DCT reconstructions are stored in several files. The indexed grain informations are stored in a matlab file in the ‘4_grains/phase_01’ folder. Then, the reconstructed volume file (labeled image) is stored in the ‘5_reconstruction’ folder as an hdf5 file, possibly stored alongside a mask file coming from the absorption reconstruction.

Parameters
  • data_dir (str) – the path to the folder containing the reconstruction data.

  • grain_file (str) – the name of the file containing grains info.

  • vol_file (str) – the name of the volume file.

  • mask_file (str) – the name of the mask file.

  • use_dct_path (bool) – if True, the grain_file should be located in 4_grains/phase_01 folder and the vol_file and mask_file in the 5_reconstruction folder.

  • verbose (bool) – activate verbose mode.

Returns

a Microstructure instance created from the DCT reconstruction.

static from_legacy_h5(file_path, filename=None)

read a microstructure object from a HDF5 file created by pymicro until version 0.4.5.

Parameters

file_path (str) – the path to the file to read.

Returns

the new Microstructure instance created from the file.

static from_ebsd(file_path, roi=None, tol=5.0, min_ci=0.2)

“Create a microstructure from an EBSD scan.

Parameters
  • file_path (str) – the path to the file to read.
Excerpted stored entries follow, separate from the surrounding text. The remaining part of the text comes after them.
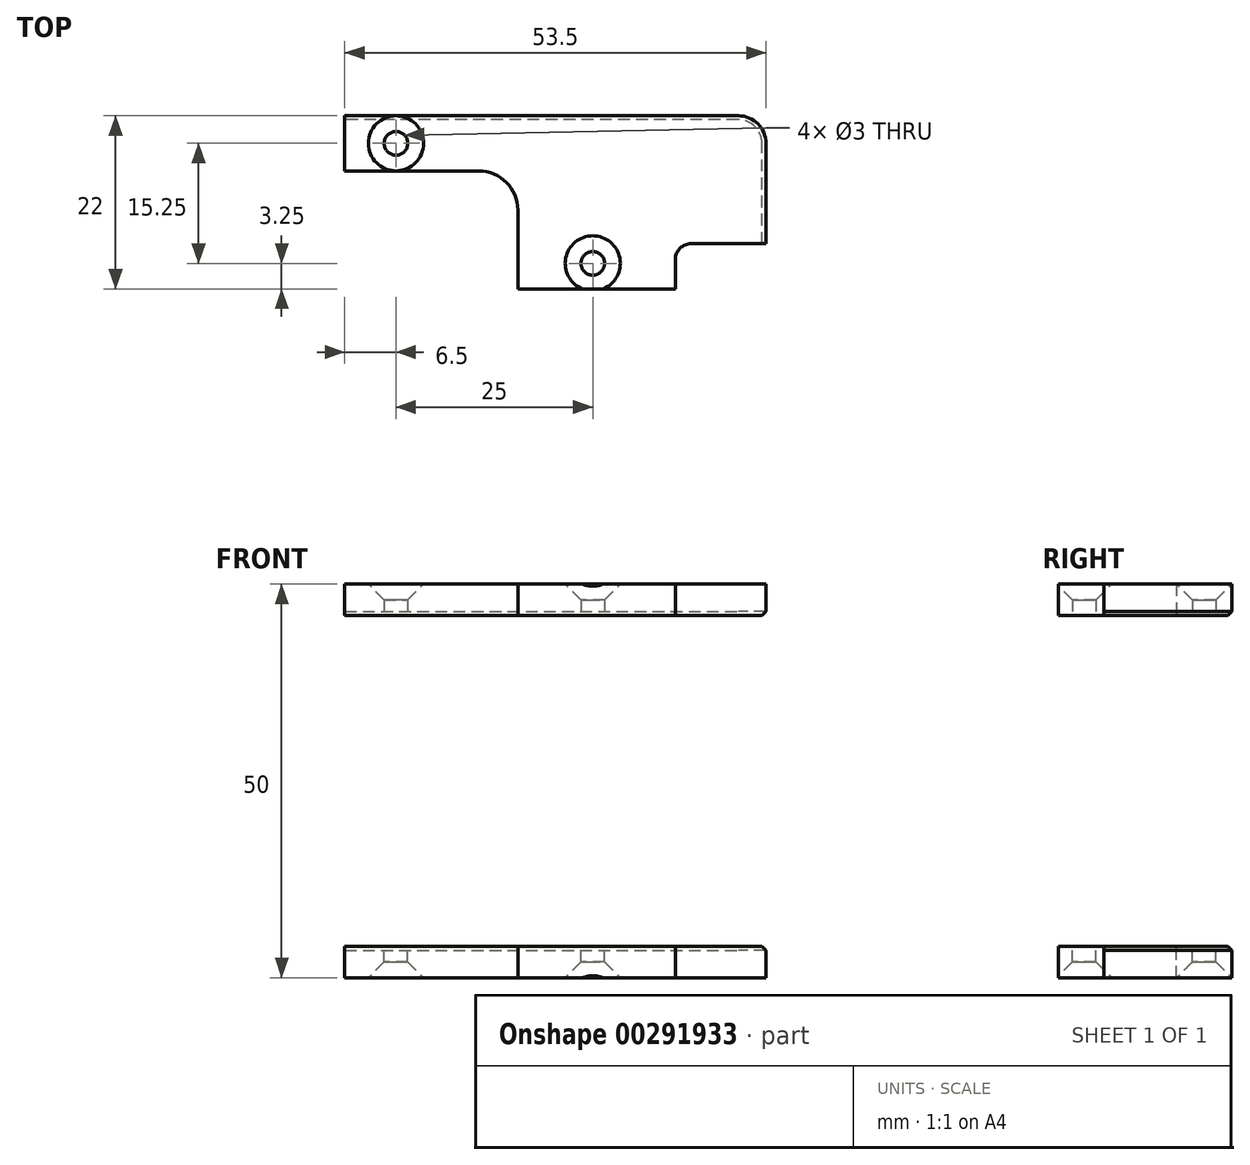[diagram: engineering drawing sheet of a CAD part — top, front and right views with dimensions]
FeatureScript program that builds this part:
annotation { "Feature Type Name" : "Feature", "Feature Type Description" : "" }
export const myFeature = defineFeature(function(context is Context, id is Id, definition is map)
    precondition{}
    {
        {
            var Q0;
            Q0=qCreatedBy(makeId("Top.planeOp"),FACE);
            var sketch = newSketch(context, id + "F0", { "sketchPlane" : qUnion([Q0])});
            skLineSegment(sketch, "E0.bottom", {"start": v(0, 0) * mm, "end": v(42, 0) * mm});
            skLineSegment(sketch, "E0.top", {"start": v(0, -22) * mm, "end": v(42, -22) * mm});
            skLineSegment(sketch, "E0.left", {"start": v(0, 0) * mm, "end": v(0, -22) * mm});
            skLineSegment(sketch, "E0.right", {"start": v(42, 0) * mm, "end": v(42, -22) * mm});
            skSolve(sketch);
        }
        {
            var Q0;
            Q0=makeQuery(id+"F0.imprint","IMPRINT",FACE,{"disambiguationData":[TD([[makeQuery(id+"F0.imprint","IMPRINT",EDGE,{"derivedFrom":sQuery(id+"F0.wireOp",EDGE,"E0.bottom")}),-1.0]])]});
            extrude(context, id + "F1", {"entities" : qUnion([Q0]), "depth" : 4 * mm});
        }
        {
            var Q0;
            Q0=qCreatedBy(makeId("Top.planeOp"),FACE);
            var sketch = newSketch(context, id + "F2", { "sketchPlane" : qUnion([Q0])});
            skLineSegment(sketch, "E1.bottom", {"start": v(24.5, 0) * mm, "end": v(53.5, 0) * mm});
            skLineSegment(sketch, "E1.top", {"start": v(24.5, -16.25) * mm, "end": v(53.5, -16.25) * mm});
            skLineSegment(sketch, "E1.left", {"start": v(24.5, 0) * mm, "end": v(24.5, -16.25) * mm});
            skLineSegment(sketch, "E1.right", {"start": v(53.5, 0) * mm, "end": v(53.5, -16.25) * mm});
            skSolve(sketch);
        }
        {
            var Q0;
            Q0=makeQuery(id+"F2.imprint","IMPRINT",FACE,{"disambiguationData":[TD([[makeQuery(id+"F2.imprint","IMPRINT",EDGE,{"derivedFrom":sQuery(id+"F2.wireOp",EDGE,"E1.bottom")}),-1.0]])]});
            extrude(context, id + "F3", {"entities" : qUnion([Q0]), "operationType" : NewBodyOperationType.ADD, "depth" : 4 * mm});
        }
        {
            var Q0;
            Q0=makeQuery(id+"F3.opExtrude","SWEPT_EDGE",EDGE,{"disambiguationData":[OSD([sQuery(id+"F2.wireOp",EDGE,"E1.bottom"),sQuery(id+"F2.wireOp",EDGE,"E1.right")])]});
            fillet(context, id + "F4", {"entities" : qUnion([Q0]), "radius" : 3.5 * mm, "tangentPropagation" : true, "allowEdgeOverflow" : false});
        }
        {
            var Q0;
            Q0=makeQuery(id+"F3.boolean.opBoolean","INTERSECT",EDGE,{"derivedFrom":[makeQuery(id+"F1.opExtrude","SWEPT_FACE",FACE,{"disambiguationData":[OSD([sQuery(id+"F0.wireOp",EDGE,"E0.right")])]}),makeQuery(id+"F3.opExtrude","SWEPT_FACE",FACE,{"disambiguationData":[OSD([sQuery(id+"F2.wireOp",EDGE,"E1.top")])]})]});
            fillet(context, id + "F5", {"entities" : qUnion([Q0]), "radius" : 2 * mm, "tangentPropagation" : true, "allowEdgeOverflow" : false});
        }
        {
            var Q0;
            Q0=makeQuery(id+"F3.boolean.opBoolean","MERGE",FACE,{"derivedFrom":[makeQuery(id+"F1.opExtrude","CAP_FACE",FACE,{"disambiguationData":[OSD([sQuery(id+"F0.wireOp",EDGE,"E0.bottom"),sQuery(id+"F0.wireOp",EDGE,"E0.top"),sQuery(id+"F0.wireOp",EDGE,"E0.left"),sQuery(id+"F0.wireOp",EDGE,"E0.right")])],"isStart":false}),makeQuery(id+"F3.opExtrude","CAP_FACE",FACE,{"disambiguationData":[OSD([sQuery(id+"F2.wireOp",EDGE,"E1.bottom"),sQuery(id+"F2.wireOp",EDGE,"E1.top"),sQuery(id+"F2.wireOp",EDGE,"E1.left"),sQuery(id+"F2.wireOp",EDGE,"E1.right")])],"isStart":false})]});
            var sketch = newSketch(context, id + "F6", { "sketchPlane" : qUnion([Q0])});
            skCircle(sketch, "E2", {"center": v(6.5, -3.5) * mm, "radius": 1.5 * mm});
            skSolve(sketch);
        }
        {
            var Q0;
            Q0=makeQuery(id+"F6.imprint","IMPRINT",FACE,{"disambiguationData":[TD([[makeQuery(id+"F6.imprint","IMPRINT",EDGE,{"derivedFrom":sQuery(id+"F6.wireOp",EDGE,"E2")}),1.0]])]});
            extrude(context, id + "F7", {"entities" : qUnion([Q0]), "operationType" : NewBodyOperationType.REMOVE, "oppositeDirection" : true, "depth" : 25 * mm});
        }
        {
            var Q0;
            Q0=makeQuery(id+"F3.boolean.opBoolean","MERGE",FACE,{"derivedFrom":[makeQuery(id+"F1.opExtrude","CAP_FACE",FACE,{"disambiguationData":[OSD([sQuery(id+"F0.wireOp",EDGE,"E0.bottom"),sQuery(id+"F0.wireOp",EDGE,"E0.top"),sQuery(id+"F0.wireOp",EDGE,"E0.left"),sQuery(id+"F0.wireOp",EDGE,"E0.right")])],"isStart":false}),makeQuery(id+"F3.opExtrude","CAP_FACE",FACE,{"disambiguationData":[OSD([sQuery(id+"F2.wireOp",EDGE,"E1.bottom"),sQuery(id+"F2.wireOp",EDGE,"E1.top"),sQuery(id+"F2.wireOp",EDGE,"E1.left"),sQuery(id+"F2.wireOp",EDGE,"E1.right")])],"isStart":false})]});
            var sketch = newSketch(context, id + "F8", { "sketchPlane" : qUnion([Q0])});
            skLineSegment(sketch, "E3.bottom", {"start": v(0, -22) * mm, "end": v(22, -22) * mm});
            skLineSegment(sketch, "E3.top", {"start": v(0, -7) * mm, "end": v(22, -7) * mm});
            skLineSegment(sketch, "E3.left", {"start": v(0, -22) * mm, "end": v(0, -7) * mm});
            skLineSegment(sketch, "E3.right", {"start": v(22, -22) * mm, "end": v(22, -7) * mm});
            skSolve(sketch);
        }
        {
            var Q0;
            Q0=makeQuery(id+"F8.imprint","IMPRINT",FACE,{"disambiguationData":[TD([[makeQuery(id+"F8.imprint","IMPRINT",EDGE,{"derivedFrom":sQuery(id+"F8.wireOp",EDGE,"E3.bottom")}),1.0]])]});
            extrude(context, id + "F9", {"entities" : qUnion([Q0]), "operationType" : NewBodyOperationType.REMOVE, "oppositeDirection" : true, "depth" : 25 * mm});
        }
        {
            var Q0;
            Q0=makeQuery(id+"F9.boolean.opBoolean","COPY",EDGE,{"derivedFrom":makeQuery(id+"F9.opExtrude","SWEPT_EDGE",EDGE,{"disambiguationData":[OSD([sQuery(id+"F8.wireOp",EDGE,"E3.top"),sQuery(id+"F8.wireOp",EDGE,"E3.right")])]})});
            fillet(context, id + "F10", {"entities" : qUnion([Q0]), "radius" : 5 * mm, "tangentPropagation" : true, "allowEdgeOverflow" : false});
        }
        {
            var Q0;
            Q0=makeQuery(id+"F3.boolean.opBoolean","MERGE",FACE,{"derivedFrom":[makeQuery(id+"F1.opExtrude","CAP_FACE",FACE,{"disambiguationData":[OSD([sQuery(id+"F0.wireOp",EDGE,"E0.bottom"),sQuery(id+"F0.wireOp",EDGE,"E0.top"),sQuery(id+"F0.wireOp",EDGE,"E0.left"),sQuery(id+"F0.wireOp",EDGE,"E0.right")])],"isStart":false}),makeQuery(id+"F3.opExtrude","CAP_FACE",FACE,{"disambiguationData":[OSD([sQuery(id+"F2.wireOp",EDGE,"E1.bottom"),sQuery(id+"F2.wireOp",EDGE,"E1.top"),sQuery(id+"F2.wireOp",EDGE,"E1.left"),sQuery(id+"F2.wireOp",EDGE,"E1.right")])],"isStart":false})]});
            var sketch = newSketch(context, id + "F11", { "sketchPlane" : qUnion([Q0])});
            skCircle(sketch, "E4", {"center": v(31.5, -18.75) * mm, "radius": 1.5 * mm});
            skSolve(sketch);
        }
        {
            var Q0;
            Q0=qSketchRegion(id+"F11",true);
            var Q1;
            Q1=sQuery(id+"F11.wireOp",EDGE,"E4");
            extrude(context, id + "F12", {"entities" : qUnion([Q0]), "operationType" : NewBodyOperationType.REMOVE, "surfaceEntities" : qUnion([Q1]), "oppositeDirection" : true, "depth" : 25 * mm});
        }
        {
            var Q0;
            Q0=qCreatedBy(makeId("Top.planeOp"),FACE);
            cPlane(context, id + "F13", {"entities" : qUnion([Q0]), "cplaneType" : CPlaneType.OFFSET, "offset" : 25 * mm, "width" : 150 * mm, "height" : 150 * mm});
        }
        {
            var Q0;
            Q0=makeQuery(id+"F12.boolean.opBoolean","INTERSECT",EDGE,{"derivedFrom":[makeQuery(id+"F3.boolean.opBoolean","MERGE",FACE,{"derivedFrom":[makeQuery(id+"F1.opExtrude","CAP_FACE",FACE,{"disambiguationData":[OSD([sQuery(id+"F0.wireOp",EDGE,"E0.bottom"),sQuery(id+"F0.wireOp",EDGE,"E0.top"),sQuery(id+"F0.wireOp",EDGE,"E0.left"),sQuery(id+"F0.wireOp",EDGE,"E0.right")])],"isStart":true}),makeQuery(id+"F3.opExtrude","CAP_FACE",FACE,{"disambiguationData":[OSD([sQuery(id+"F2.wireOp",EDGE,"E1.bottom"),sQuery(id+"F2.wireOp",EDGE,"E1.top"),sQuery(id+"F2.wireOp",EDGE,"E1.left"),sQuery(id+"F2.wireOp",EDGE,"E1.right")])],"isStart":true})]}),makeQuery(id+"F12.opExtrude","SWEPT_FACE",FACE,{"disambiguationData":[OSD([sQuery(id+"F11.wireOp",EDGE,"E4")])]})]});
            var Q1;
            Q1=makeQuery(id+"F7.boolean.opBoolean","INTERSECT",EDGE,{"derivedFrom":[makeQuery(id+"F3.boolean.opBoolean","MERGE",FACE,{"derivedFrom":[makeQuery(id+"F1.opExtrude","CAP_FACE",FACE,{"disambiguationData":[OSD([sQuery(id+"F0.wireOp",EDGE,"E0.bottom"),sQuery(id+"F0.wireOp",EDGE,"E0.top"),sQuery(id+"F0.wireOp",EDGE,"E0.left"),sQuery(id+"F0.wireOp",EDGE,"E0.right")])],"isStart":true}),makeQuery(id+"F3.opExtrude","CAP_FACE",FACE,{"disambiguationData":[OSD([sQuery(id+"F2.wireOp",EDGE,"E1.bottom"),sQuery(id+"F2.wireOp",EDGE,"E1.top"),sQuery(id+"F2.wireOp",EDGE,"E1.left"),sQuery(id+"F2.wireOp",EDGE,"E1.right")])],"isStart":true})]}),makeQuery(id+"F7.opExtrude","SWEPT_FACE",FACE,{"disambiguationData":[OSD([sQuery(id+"F6.wireOp",EDGE,"E2")])]})]});
            chamfer(context, id + "F14", {"entities" : qUnion([Q0, Q1]), "width" : 2 * mm, "tangentPropagation" : true});
        }
        {
            var Q0;
            Q0=makeQuery(id+"F3.opExtrude","CAP_EDGE",EDGE,{"disambiguationData":[OSD([sQuery(id+"F2.wireOp",EDGE,"E1.right")])],"isStart":false});
            var Q1;
            {var subQ0=sQuery(id+"F2.wireOp",EDGE,"E1.right");var subQ1=sQuery(id+"F2.wireOp",EDGE,"E1.bottom");Q1=makeQuery(id+"F4.opFillet","BLEND_EDGE",EDGE,{"blendedFrom":[makeQuery(id+"F3.opExtrude","SWEPT_EDGE",EDGE,{"disambiguationData":[OSD([subQ1,subQ0])]}),makeQuery(id+"F3.boolean.opBoolean","MERGE",FACE,{"derivedFrom":[makeQuery(id+"F1.opExtrude","CAP_FACE",FACE,{"disambiguationData":[OSD([sQuery(id+"F0.wireOp",EDGE,"E0.bottom"),sQuery(id+"F0.wireOp",EDGE,"E0.top"),sQuery(id+"F0.wireOp",EDGE,"E0.left"),sQuery(id+"F0.wireOp",EDGE,"E0.right")])],"isStart":false}),makeQuery(id+"F3.opExtrude","CAP_FACE",FACE,{"disambiguationData":[OSD([subQ1,sQuery(id+"F2.wireOp",EDGE,"E1.top"),sQuery(id+"F2.wireOp",EDGE,"E1.left"),subQ0])],"isStart":false})]})],"blendedInto":[makeQuery(id+"F3.boolean.opBoolean","MERGE",FACE,{"derivedFrom":[makeQuery(id+"F1.opExtrude","CAP_FACE",FACE,{"disambiguationData":[OSD([sQuery(id+"F0.wireOp",EDGE,"E0.bottom"),sQuery(id+"F0.wireOp",EDGE,"E0.top"),sQuery(id+"F0.wireOp",EDGE,"E0.left"),sQuery(id+"F0.wireOp",EDGE,"E0.right")])],"isStart":false}),makeQuery(id+"F3.opExtrude","CAP_FACE",FACE,{"disambiguationData":[OSD([subQ1,sQuery(id+"F2.wireOp",EDGE,"E1.top"),sQuery(id+"F2.wireOp",EDGE,"E1.left"),subQ0])],"isStart":false})]})]});}
            var Q2;
            Q2=makeQuery(id+"F3.boolean.opBoolean","MERGE",EDGE,{"derivedFrom":[makeQuery(id+"F1.opExtrude","CAP_EDGE",EDGE,{"disambiguationData":[OSD([sQuery(id+"F0.wireOp",EDGE,"E0.bottom")])],"isStart":false}),makeQuery(id+"F3.opExtrude","CAP_EDGE",EDGE,{"disambiguationData":[OSD([sQuery(id+"F2.wireOp",EDGE,"E1.bottom")])],"isStart":false})]});
            chamfer(context, id + "F15", {"entities" : qUnion([Q0, Q1, Q2]), "width" : 0.5 * mm, "tangentPropagation" : true});
        }
        {
            var Q0;
            Q0=makeQuery(id+"F1.opExtrude","SWEPT_BODY",BODY,{"disambiguationData":[OSD([sQuery(id+"F0.wireOp",EDGE,"E0.bottom"),sQuery(id+"F0.wireOp",EDGE,"E0.top"),sQuery(id+"F0.wireOp",EDGE,"E0.left"),sQuery(id+"F0.wireOp",EDGE,"E0.right")])]});
            var Q1;
            Q1=qCreatedBy(id+"F13.planeOp",FACE);
            mirror(context, id + "F16", {"entities" : qUnion([Q0]), "mirrorPlane" : qUnion([Q1])});
        }
    });
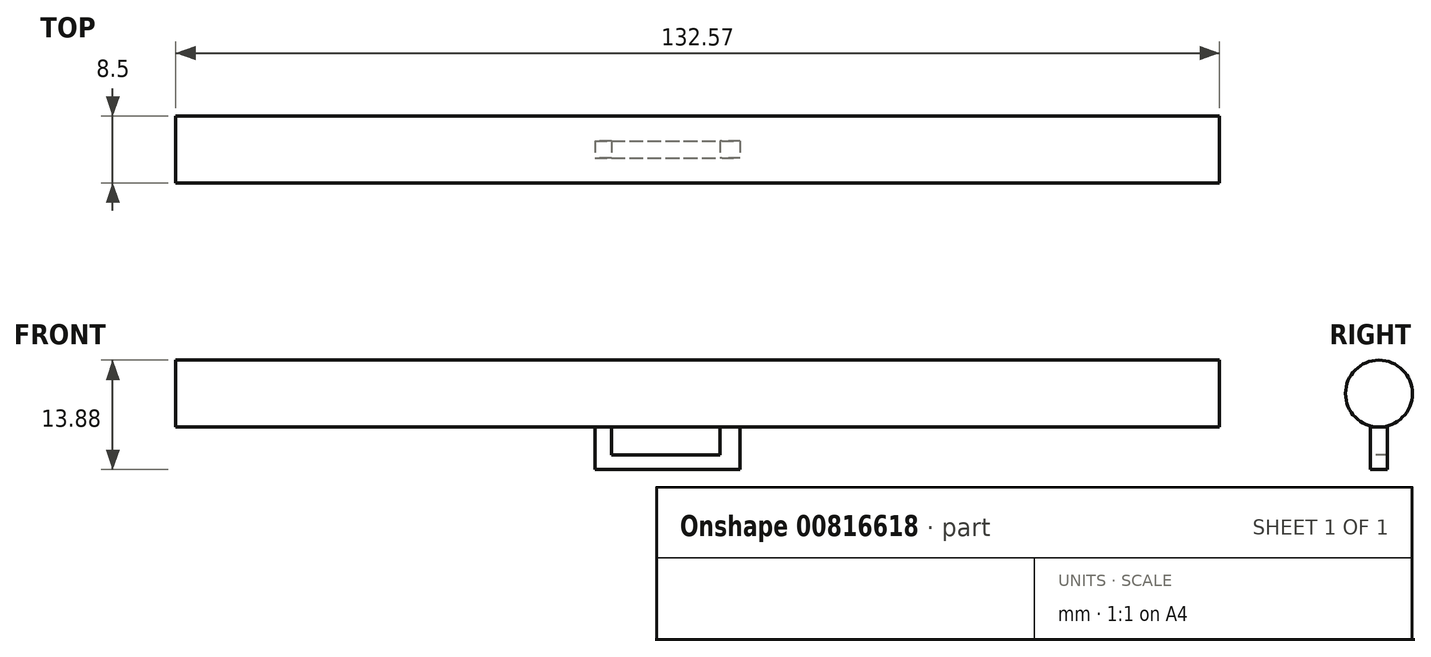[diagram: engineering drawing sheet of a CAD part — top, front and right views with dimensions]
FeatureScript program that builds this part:
annotation { "Feature Type Name" : "Feature", "Feature Type Description" : "" }
export const myFeature = defineFeature(function(context is Context, id is Id, definition is map)
    precondition{}
    {
        {
            var Q0;
            Q0=qCreatedBy(makeId("Front.planeOp"),FACE);
            var sketch = newSketch(context, id + "F0", { "sketchPlane" : qUnion([Q0])});
            skLineSegment(sketch, "E0", {"start": v(-63.03, 37.53) * mm, "end": v(69.54, 37.53) * mm});
            skLineSegment(sketch, "E1", {"start": v(69.54, 37.53) * mm, "end": v(69.54, 33.28) * mm});
            skLineSegment(sketch, "E2", {"start": v(69.54, 33.28) * mm, "end": v(-63.03, 33.28) * mm});
            skLineSegment(sketch, "E3", {"start": v(-63.03, 33.28) * mm, "end": v(-63.03, 37.53) * mm});
            skLineSegment(sketch, "E4", {"start": v(-9.77, 33.28) * mm, "end": v(-9.77, 27.9) * mm});
            skLineSegment(sketch, "E5", {"start": v(-9.77, 27.9) * mm, "end": v(8.64, 27.9) * mm});
            skLineSegment(sketch, "E6", {"start": v(8.64, 27.9) * mm, "end": v(8.64, 33.28) * mm});
            skLineSegment(sketch, "E7", {"start": v(-7.71, 33.28) * mm, "end": v(-7.71, 29.72) * mm});
            skLineSegment(sketch, "E8", {"start": v(-7.71, 29.72) * mm, "end": v(6.1, 29.72) * mm});
            skLineSegment(sketch, "E9", {"start": v(6.1, 29.72) * mm, "end": v(6.1, 33.28) * mm});
            skSolve(sketch);
        }
        {
            var Q0;
            Q0=makeQuery(id+"F0.imprint","IMPRINT",FACE,{"disambiguationData":[TD([[makeQuery(id+"F0.imprint","IMPRINT",EDGE,{"derivedFrom":sQuery(id+"F0.wireOp",EDGE,"E0")}),-1.0]])]});
            var Q1;
            Q1=sQuery(id+"F0.wireOp",EDGE,"E0");
            revolve(context, id + "F1", {"surfaceOperationType" : NewSurfaceOperationType.NEW, "entities" : qUnion([Q0]), "axis" : qUnion([Q1]), "revolveType" : RevolveType.FULL});
        }
        {
            var Q0;
            {var subQ0=sQuery(id+"F0.wireOp",EDGE,"E4");Q0=makeQuery(id+"F0.imprint","IMPRINT",FACE,{"disambiguationData":[TD([[makeQuery(id+"F0.imprint","IMPRINT",EDGE,{"derivedFrom":subQ0}),1.0]])]});}
            extrude(context, id + "F2", {"entities" : qUnion([Q0]), "operationType" : NewBodyOperationType.ADD, "endBound" : BoundingType.SYMMETRIC, "oppositeDirection" : true, "depth" : 2.2 * mm, "offsetDistance" : 25 * mm});
        }
        {
            var Q0;
            Q0=makeQuery(id+"F1.opRevolve","SWEPT_BODY",BODY,{"disambiguationData":[OSD([sQuery(id+"F0.wireOp",EDGE,"E0"),sQuery(id+"F0.wireOp",EDGE,"E1"),sQuery(id+"F0.wireOp",EDGE,"E2"),sQuery(id+"F0.wireOp",EDGE,"E3")])]});
            var Q1;
            Q1=makeQuery(id+"F2.opExtrude","SWEPT_BODY",BODY,{"disambiguationData":[OSD([sQuery(id+"F0.wireOp",EDGE,"E2"),sQuery(id+"F0.wireOp",EDGE,"E4"),sQuery(id+"F0.wireOp",EDGE,"E5"),sQuery(id+"F0.wireOp",EDGE,"E6"),sQuery(id+"F0.wireOp",EDGE,"E7"),sQuery(id+"F0.wireOp",EDGE,"E8"),sQuery(id+"F0.wireOp",EDGE,"E9")])]});
            var Q2;
            Q2=makeQuery(id+"F1.opRevolve","SWEPT_BODY",BODY,{"disambiguationData":[OSD([sQuery(id+"F0.wireOp",EDGE,"E0"),sQuery(id+"F0.wireOp",EDGE,"E1"),sQuery(id+"F0.wireOp",EDGE,"E2"),sQuery(id+"F0.wireOp",EDGE,"E3")])]});
            var Q3;
            Q3=makeQuery(id+"F2.opExtrude","SWEPT_BODY",BODY,{"disambiguationData":[OSD([sQuery(id+"F0.wireOp",EDGE,"E2"),sQuery(id+"F0.wireOp",EDGE,"E4"),sQuery(id+"F0.wireOp",EDGE,"E5"),sQuery(id+"F0.wireOp",EDGE,"E6"),sQuery(id+"F0.wireOp",EDGE,"E7"),sQuery(id+"F0.wireOp",EDGE,"E8"),sQuery(id+"F0.wireOp",EDGE,"E9")])]});
            booleanBodies(context, id + "F3", {"operationType" : BooleanOperationType.INTERSECTION, "tools" : qUnion([Q0, Q1]), "targets" : qUnion([Q2, Q3]), "keepTools" : true});
        }
    });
  • roi (list) – a list of 4 integers in the form [x1, x2, y1, y2] to crop the EBSD scan.

  • tol (float) – the misorientation angle tolerance to segment the grains (default is 5 degrees).

  • min_ci (float) – minimum confidence index for a pixel to be a valid EBSD measurement.

Returns

a new instance of Microstructure.

static merge_microstructures(micros, overlap, translation_offset=[0, 0, 0], plot=False)

Merge two Microstructure instances together.

The function works for two microstructures with grain maps and an overlap between them. Temporarily Microstructures restricted to the overlap regions are created and grains are matched between the two based on a disorientation tolerance.

Note

The two microstructure must have the same crystal lattice and the same voxel_size for this method to run.

Parameters
  • micros (list) – a list containing the two microstructures to merge.

  • overlap (int) – the overlap to use.

  • translation_offset (list) – a manual translation (in voxels) offset to add to the result.

  • plot (bool) – a flag to plot some results.

Returns

a new Microstructure instance containing the merged microstructure.